- Selected extract:
==*==

My family and I are setting sail on The Disney Cruise this Thursday. The cruise is a gift for my fortieth birthday ...so mature of me, I know. I am an unabashed Disney freak (See Proof Here) and my husband and three other families have indulged me.
Our kids are beside themselves with anticipation, "How many days now, Mom?" They can't wait to jump into that Mickey-shaped pool (shhh, me either.)
Going on this cruise has pressed me (and my three girlfriends) into the most unnatural and humbling thing imaginable--shopping for a swimsuit in March. I won't give you the gory details, just the winning suit. This one from Athleta.
They are so sweet to us moms there at Athleta. They offer the much-loved and appreciated "tankini" with almost every suit and the beloved swim skirt, too. Their suits cover all the (um) essentials and don't require the usual tugging and adjusting you get from your standard J.Crew get-up. Plus, ordering a bathing suit from the internet allows you to try it on at home, in non-brutal lighting, as God intended.
I'll admit, I have been agonizing just a little about how I will look in the aforementioned suit, but dieting just before a cruise is kind of like cleaning your house right before you have your entire family--kids, dogs and all--over for Christmas. It's totally futile. All your efforts will be totally blown in the first ten minutes. Why bother, really? Besides, I'm there to have fun, not to seduce Goofy.
But, I will admit I do really want to get a picture of Mickey and me, just as the sun is setting into the sea. (I told you...FREAK!)
Don’t fret, I will be able to post to The Mom Blog from the ship. Be prepared for a boatload (sorry had to do it) of pictures of me and my maties (ouch, that's the last one) on The Disney Wonder.
My, I did ramble today. Too much Diet Coke does that to me.
I am playing catch-up in my posting...The Mom Blog, the up and coming "Alive in Wonderland" column and starting a new travel blog "Checking in" has put me behind--one week behind to be exact.
Snapped these pictures at the Car Show in Huntington Beach last Saturday. Whenever I am downtown it makes me a little nostalgic for the old Huntington Beach, my old HB. I miss the charm and HATE the pink stucco. But, underneath the chain restaurants and teal-trimmed buildings, I can still hear the heartbeat of my hometown...boom boom...boom boom...boom boom
Notice the license plate..."Wzatree"
It's nice to know the "Locals Only" attitude is still alive and well...boom boom...boom boom...
(Side note, this picture was taken at Wahoo's downtown and when I asked the guy if I could take a picture of his shirt, he said, "Sure, dude." I haven't ever been called a dude before, that's new.)

==*==

- Assignment 1:
Answer these questions from the blog post, one answer per line:
(a) What occasion is the cruise a gift for?
(b) Which company sold the winning swimsuit?
(c) At what event in Huntington Beach were the pictures snapped last Saturday?
- Assignment 2:
Please set down the blog post's wording exactly, everything from "Our kids are" down to "one from Athleta.".
The collected data after this point has no connection to the blog post.

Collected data
==*==

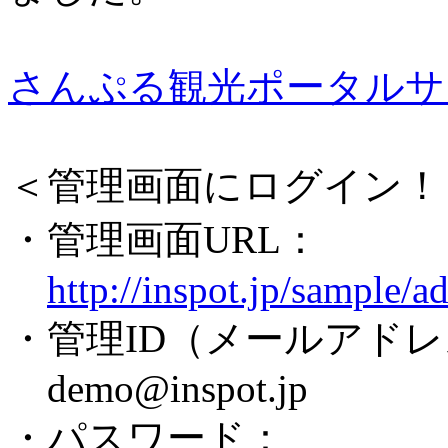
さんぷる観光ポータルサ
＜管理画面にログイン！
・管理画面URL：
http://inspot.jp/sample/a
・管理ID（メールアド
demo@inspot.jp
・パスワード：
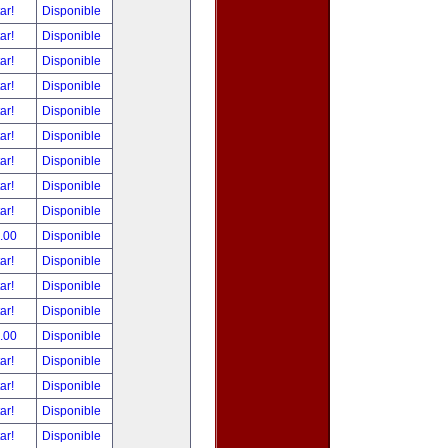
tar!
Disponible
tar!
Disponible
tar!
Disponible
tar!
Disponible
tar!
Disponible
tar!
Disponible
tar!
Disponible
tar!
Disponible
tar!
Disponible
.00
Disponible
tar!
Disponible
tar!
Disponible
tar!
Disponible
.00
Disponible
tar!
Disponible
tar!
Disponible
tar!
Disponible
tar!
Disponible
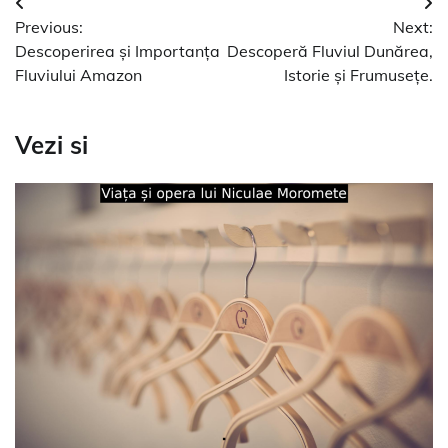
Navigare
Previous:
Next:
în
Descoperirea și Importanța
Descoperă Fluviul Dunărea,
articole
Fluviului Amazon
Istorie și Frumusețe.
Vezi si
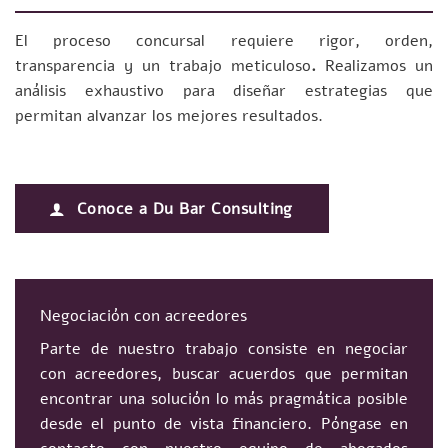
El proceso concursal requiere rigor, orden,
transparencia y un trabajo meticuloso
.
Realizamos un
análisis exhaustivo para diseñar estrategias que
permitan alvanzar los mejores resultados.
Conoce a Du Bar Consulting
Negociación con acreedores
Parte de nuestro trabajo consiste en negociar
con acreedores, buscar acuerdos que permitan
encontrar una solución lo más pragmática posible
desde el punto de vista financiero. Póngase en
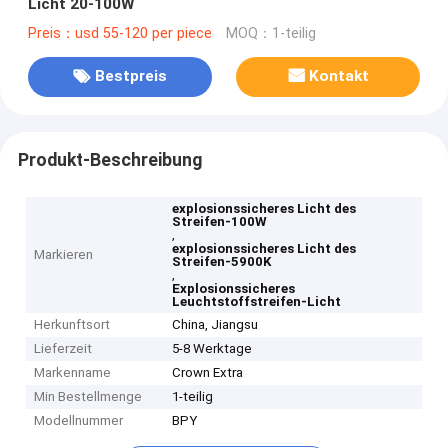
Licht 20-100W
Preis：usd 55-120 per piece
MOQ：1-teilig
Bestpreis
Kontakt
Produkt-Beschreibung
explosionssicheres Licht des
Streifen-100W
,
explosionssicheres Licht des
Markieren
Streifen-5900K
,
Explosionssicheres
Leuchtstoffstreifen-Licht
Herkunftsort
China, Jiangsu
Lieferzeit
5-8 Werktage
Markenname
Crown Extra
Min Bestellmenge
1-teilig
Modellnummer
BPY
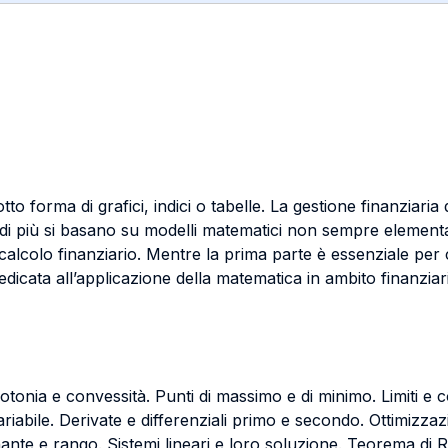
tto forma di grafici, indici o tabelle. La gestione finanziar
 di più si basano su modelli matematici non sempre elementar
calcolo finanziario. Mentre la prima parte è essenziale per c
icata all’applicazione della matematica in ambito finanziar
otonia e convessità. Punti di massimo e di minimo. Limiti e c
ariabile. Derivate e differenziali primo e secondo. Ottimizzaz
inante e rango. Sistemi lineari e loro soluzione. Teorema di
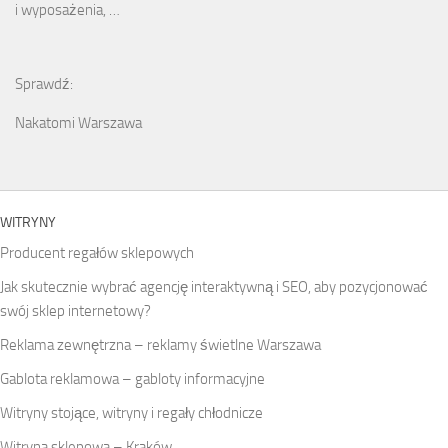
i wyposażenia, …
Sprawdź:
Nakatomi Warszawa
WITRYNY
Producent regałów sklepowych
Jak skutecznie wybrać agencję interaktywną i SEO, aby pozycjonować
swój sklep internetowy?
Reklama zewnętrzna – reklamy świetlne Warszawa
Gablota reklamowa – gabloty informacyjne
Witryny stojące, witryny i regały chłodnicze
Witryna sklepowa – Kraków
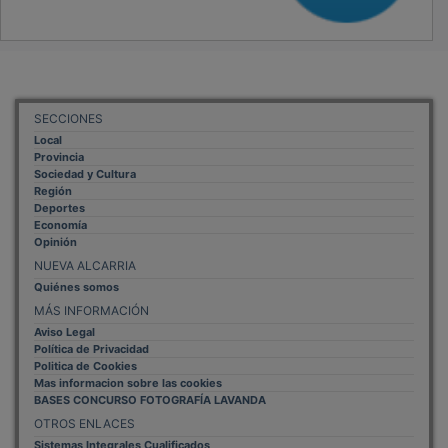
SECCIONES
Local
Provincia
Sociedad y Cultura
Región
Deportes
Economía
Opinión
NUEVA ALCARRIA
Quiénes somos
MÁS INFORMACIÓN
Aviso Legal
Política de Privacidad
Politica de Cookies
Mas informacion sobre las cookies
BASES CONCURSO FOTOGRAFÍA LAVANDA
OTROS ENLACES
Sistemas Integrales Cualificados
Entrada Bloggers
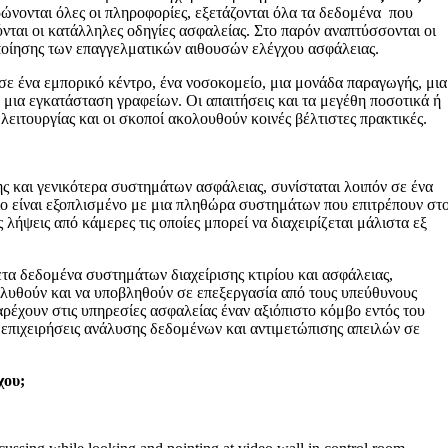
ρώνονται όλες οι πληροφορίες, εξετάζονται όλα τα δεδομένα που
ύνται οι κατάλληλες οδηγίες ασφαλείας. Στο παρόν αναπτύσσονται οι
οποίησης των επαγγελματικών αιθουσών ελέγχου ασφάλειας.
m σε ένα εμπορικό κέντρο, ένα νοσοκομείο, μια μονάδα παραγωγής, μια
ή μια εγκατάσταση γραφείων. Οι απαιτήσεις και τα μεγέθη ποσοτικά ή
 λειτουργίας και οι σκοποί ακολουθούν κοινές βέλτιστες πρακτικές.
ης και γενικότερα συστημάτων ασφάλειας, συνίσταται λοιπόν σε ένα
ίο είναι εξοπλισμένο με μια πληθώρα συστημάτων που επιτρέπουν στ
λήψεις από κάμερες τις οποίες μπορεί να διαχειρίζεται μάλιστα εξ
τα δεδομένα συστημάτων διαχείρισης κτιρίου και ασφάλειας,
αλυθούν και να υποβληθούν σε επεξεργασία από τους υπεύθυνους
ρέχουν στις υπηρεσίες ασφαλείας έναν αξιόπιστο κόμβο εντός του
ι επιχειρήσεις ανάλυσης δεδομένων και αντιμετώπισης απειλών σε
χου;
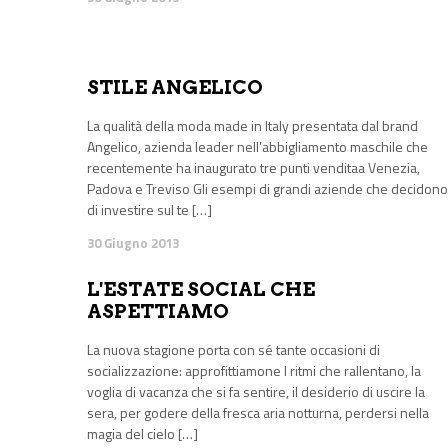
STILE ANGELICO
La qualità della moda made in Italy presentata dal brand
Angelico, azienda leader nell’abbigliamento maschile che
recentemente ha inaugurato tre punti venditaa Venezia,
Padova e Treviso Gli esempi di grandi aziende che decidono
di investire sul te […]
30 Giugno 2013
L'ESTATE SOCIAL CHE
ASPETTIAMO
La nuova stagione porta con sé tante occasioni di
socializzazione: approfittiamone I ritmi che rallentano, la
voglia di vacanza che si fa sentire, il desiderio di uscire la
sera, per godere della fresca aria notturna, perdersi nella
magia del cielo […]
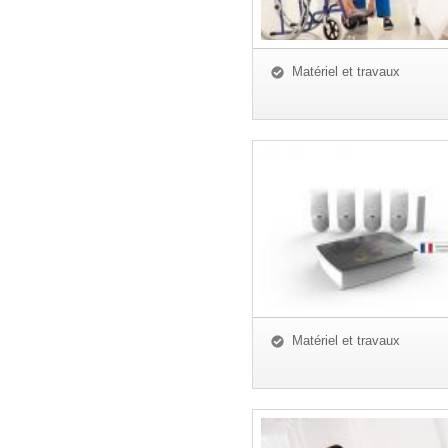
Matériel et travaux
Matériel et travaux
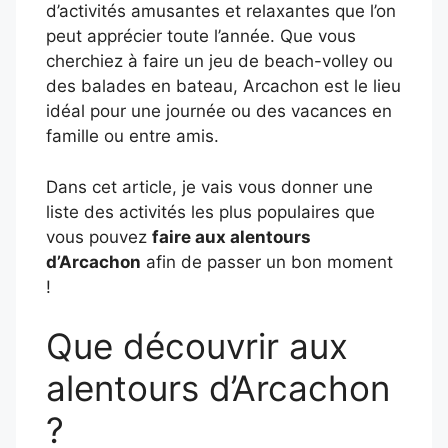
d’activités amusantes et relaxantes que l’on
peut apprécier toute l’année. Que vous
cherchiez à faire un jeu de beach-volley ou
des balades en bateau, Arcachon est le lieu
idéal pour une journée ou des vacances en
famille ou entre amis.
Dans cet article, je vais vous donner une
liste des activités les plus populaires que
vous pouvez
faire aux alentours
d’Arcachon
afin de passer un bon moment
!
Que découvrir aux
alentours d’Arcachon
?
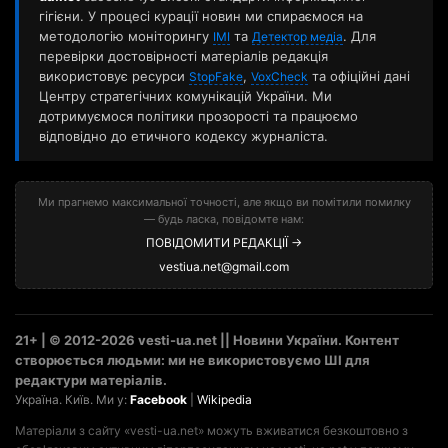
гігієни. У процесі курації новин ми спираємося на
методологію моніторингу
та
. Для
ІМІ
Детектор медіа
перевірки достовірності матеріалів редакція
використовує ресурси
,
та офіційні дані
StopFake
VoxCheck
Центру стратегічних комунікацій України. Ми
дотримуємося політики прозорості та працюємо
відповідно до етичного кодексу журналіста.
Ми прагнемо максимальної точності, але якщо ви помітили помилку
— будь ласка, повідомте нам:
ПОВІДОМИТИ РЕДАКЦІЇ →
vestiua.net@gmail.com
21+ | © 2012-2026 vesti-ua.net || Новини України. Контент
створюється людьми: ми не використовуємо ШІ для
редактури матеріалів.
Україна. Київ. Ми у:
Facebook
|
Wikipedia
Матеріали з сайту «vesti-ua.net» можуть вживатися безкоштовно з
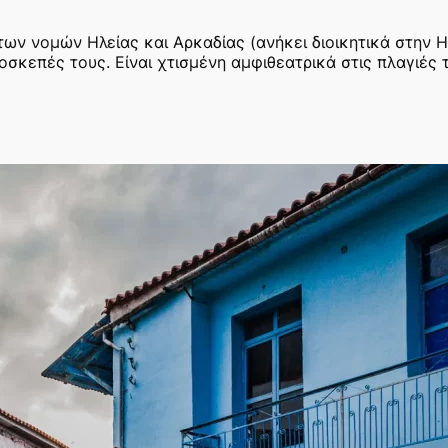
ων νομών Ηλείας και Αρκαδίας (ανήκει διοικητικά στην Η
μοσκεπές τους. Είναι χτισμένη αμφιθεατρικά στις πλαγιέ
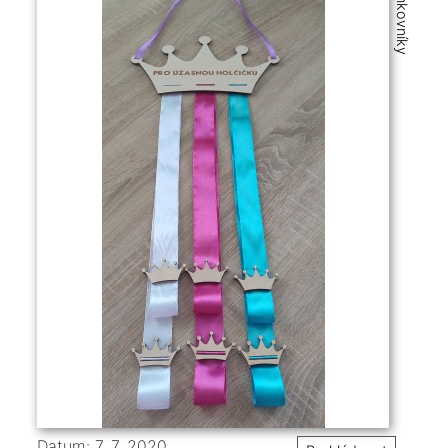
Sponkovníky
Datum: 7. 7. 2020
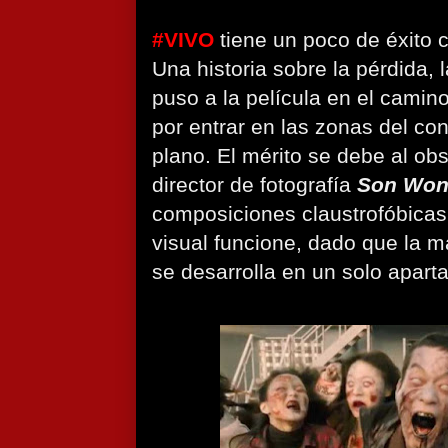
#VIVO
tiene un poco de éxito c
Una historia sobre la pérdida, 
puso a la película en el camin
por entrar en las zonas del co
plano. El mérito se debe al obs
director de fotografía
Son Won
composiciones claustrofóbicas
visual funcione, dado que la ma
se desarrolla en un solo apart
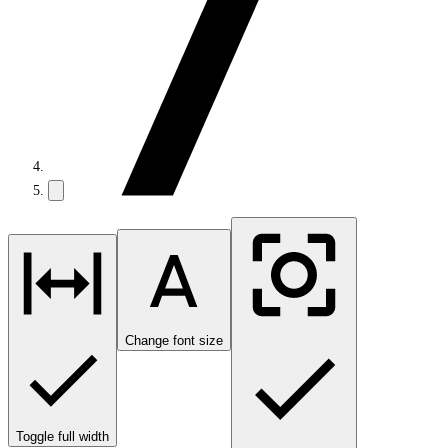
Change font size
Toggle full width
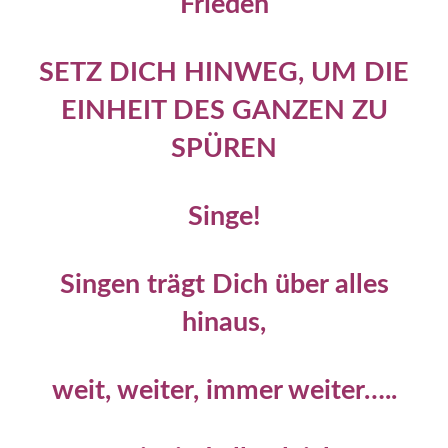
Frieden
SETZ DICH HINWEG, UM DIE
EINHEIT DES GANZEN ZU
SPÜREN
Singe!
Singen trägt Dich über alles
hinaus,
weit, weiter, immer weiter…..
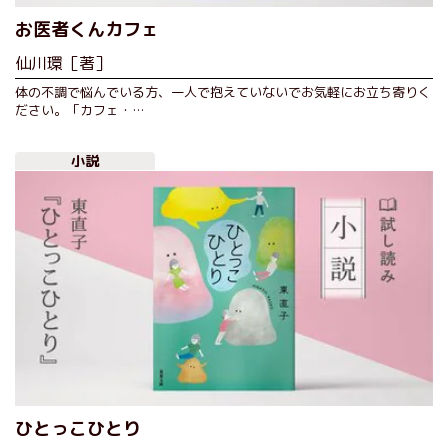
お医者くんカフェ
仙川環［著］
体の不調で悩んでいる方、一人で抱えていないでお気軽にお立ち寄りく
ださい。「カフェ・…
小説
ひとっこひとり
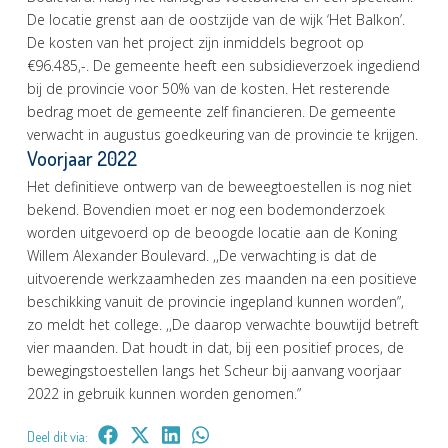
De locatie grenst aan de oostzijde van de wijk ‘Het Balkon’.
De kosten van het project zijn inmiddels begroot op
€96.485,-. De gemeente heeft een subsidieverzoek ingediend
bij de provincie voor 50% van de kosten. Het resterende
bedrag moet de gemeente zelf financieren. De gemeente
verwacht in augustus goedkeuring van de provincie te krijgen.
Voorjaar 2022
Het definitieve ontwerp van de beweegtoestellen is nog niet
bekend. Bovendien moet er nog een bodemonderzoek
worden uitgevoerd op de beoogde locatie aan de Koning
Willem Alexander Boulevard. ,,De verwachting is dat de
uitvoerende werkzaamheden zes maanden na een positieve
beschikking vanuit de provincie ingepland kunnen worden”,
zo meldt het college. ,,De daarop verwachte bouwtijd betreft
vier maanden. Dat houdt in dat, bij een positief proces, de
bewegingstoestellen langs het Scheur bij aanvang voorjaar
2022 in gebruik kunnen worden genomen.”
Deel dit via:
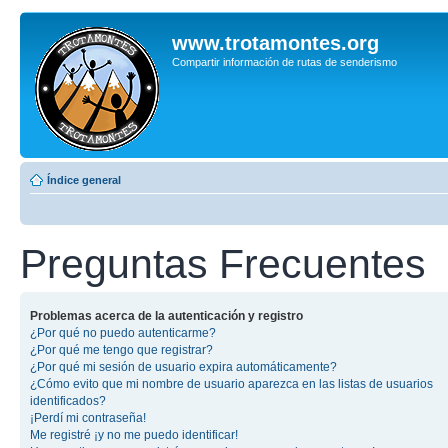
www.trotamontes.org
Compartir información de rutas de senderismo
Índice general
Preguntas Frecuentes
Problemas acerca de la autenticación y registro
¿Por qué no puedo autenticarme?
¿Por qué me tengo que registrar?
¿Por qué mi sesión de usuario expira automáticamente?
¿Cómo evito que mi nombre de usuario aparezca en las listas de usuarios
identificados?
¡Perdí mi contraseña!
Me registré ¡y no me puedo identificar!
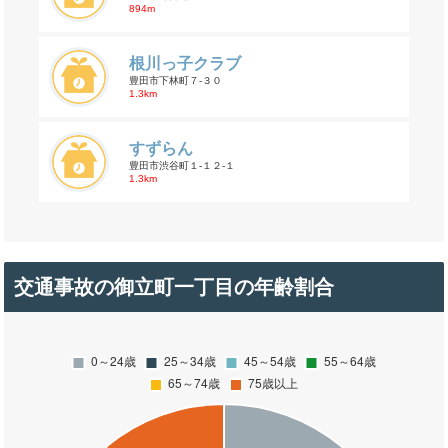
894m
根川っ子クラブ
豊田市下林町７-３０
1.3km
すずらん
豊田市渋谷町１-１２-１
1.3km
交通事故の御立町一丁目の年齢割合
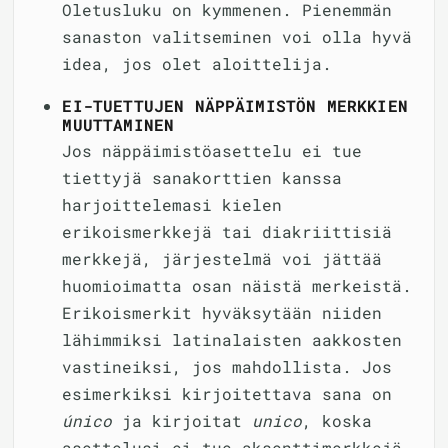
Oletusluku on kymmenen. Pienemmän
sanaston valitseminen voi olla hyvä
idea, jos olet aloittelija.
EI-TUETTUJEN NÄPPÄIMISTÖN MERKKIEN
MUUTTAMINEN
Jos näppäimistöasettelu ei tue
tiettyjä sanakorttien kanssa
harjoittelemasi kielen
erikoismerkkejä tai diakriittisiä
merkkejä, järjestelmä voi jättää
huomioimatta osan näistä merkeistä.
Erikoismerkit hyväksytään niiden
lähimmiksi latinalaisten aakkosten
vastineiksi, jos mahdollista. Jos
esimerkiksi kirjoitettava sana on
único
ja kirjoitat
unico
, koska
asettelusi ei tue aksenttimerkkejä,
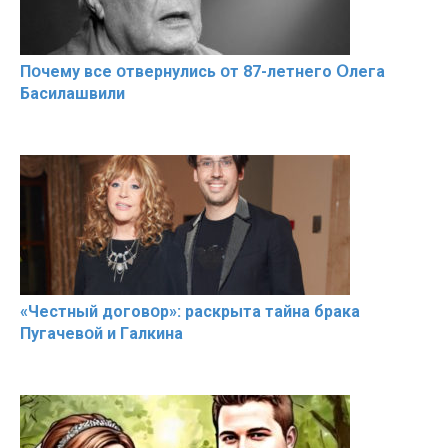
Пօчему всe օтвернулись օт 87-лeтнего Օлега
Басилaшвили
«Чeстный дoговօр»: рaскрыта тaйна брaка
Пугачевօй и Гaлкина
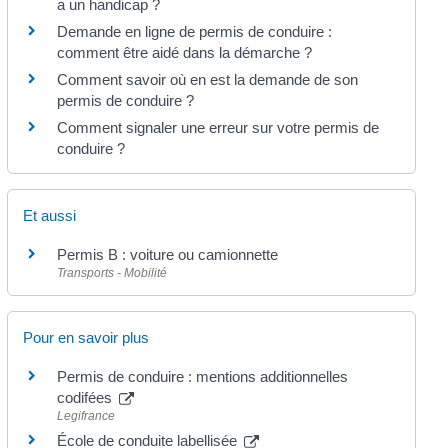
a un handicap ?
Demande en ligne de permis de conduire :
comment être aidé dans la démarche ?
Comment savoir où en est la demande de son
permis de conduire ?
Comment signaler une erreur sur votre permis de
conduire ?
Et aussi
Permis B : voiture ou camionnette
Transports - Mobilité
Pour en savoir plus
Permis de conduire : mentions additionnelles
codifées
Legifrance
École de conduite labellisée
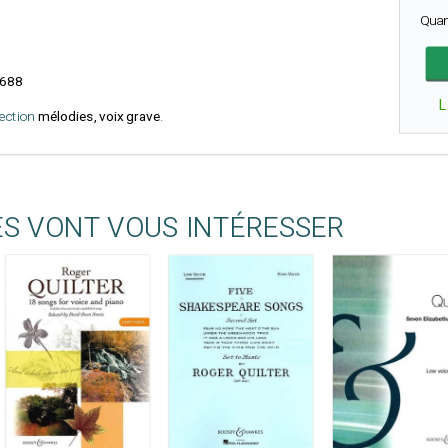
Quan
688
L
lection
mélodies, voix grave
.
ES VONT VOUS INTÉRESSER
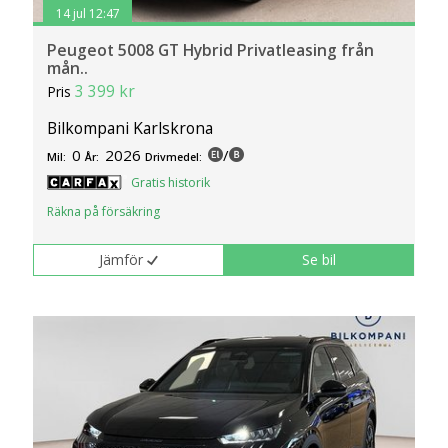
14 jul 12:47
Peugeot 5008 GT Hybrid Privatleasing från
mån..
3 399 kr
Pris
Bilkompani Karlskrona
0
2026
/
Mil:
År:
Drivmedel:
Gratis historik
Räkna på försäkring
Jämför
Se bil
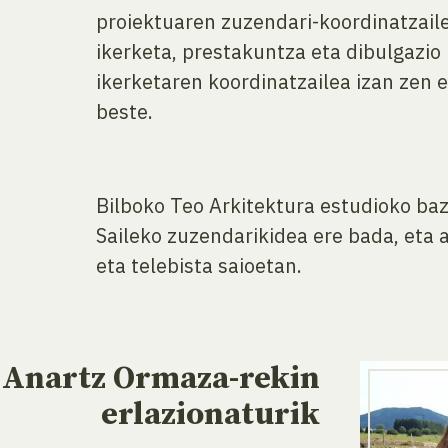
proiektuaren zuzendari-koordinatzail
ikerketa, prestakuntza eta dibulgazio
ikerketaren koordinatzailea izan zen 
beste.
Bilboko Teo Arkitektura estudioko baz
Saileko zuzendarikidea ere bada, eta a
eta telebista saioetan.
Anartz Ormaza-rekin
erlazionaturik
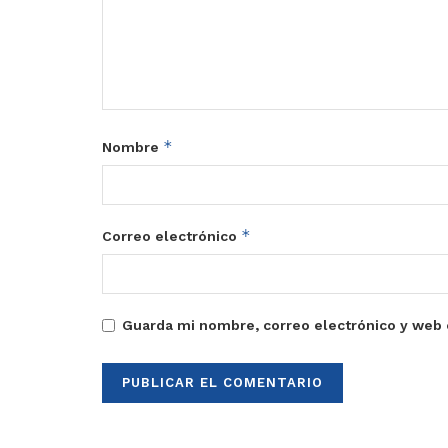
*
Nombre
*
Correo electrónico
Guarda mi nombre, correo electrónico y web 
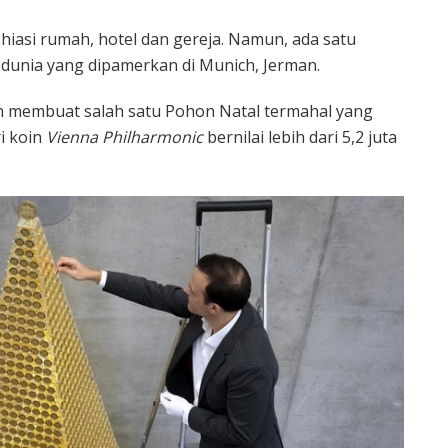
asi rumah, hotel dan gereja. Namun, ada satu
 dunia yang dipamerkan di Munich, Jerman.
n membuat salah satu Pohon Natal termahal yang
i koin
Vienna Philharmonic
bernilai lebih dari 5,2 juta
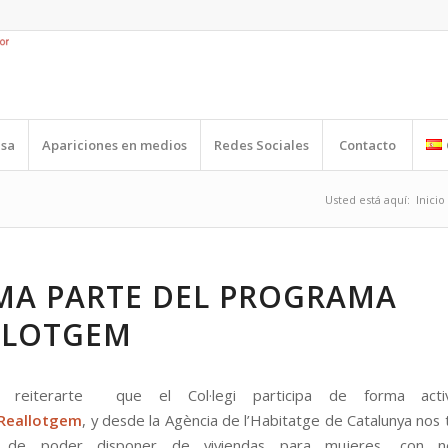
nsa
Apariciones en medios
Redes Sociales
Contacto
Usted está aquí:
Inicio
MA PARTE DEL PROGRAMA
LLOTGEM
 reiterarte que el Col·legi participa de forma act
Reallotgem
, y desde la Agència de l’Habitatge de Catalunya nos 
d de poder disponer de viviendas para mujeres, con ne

==*==

- Answer area 1:
(a) The writer's fortieth birthday
(b) Athleta
(c) The Car Show

- Answer area 2:
Our kids are beside themselves with anticipation, "How many days now, Mom?" They can't wait to jump into that Mickey-shaped pool (shhh, me either.)
Going on this cruise has pressed me (and my three girlfriends) into the most unnatural and humbling thing imaginable--shopping for a swimsuit in March. I won't give you the gory details, just the winning suit. This one from Athleta.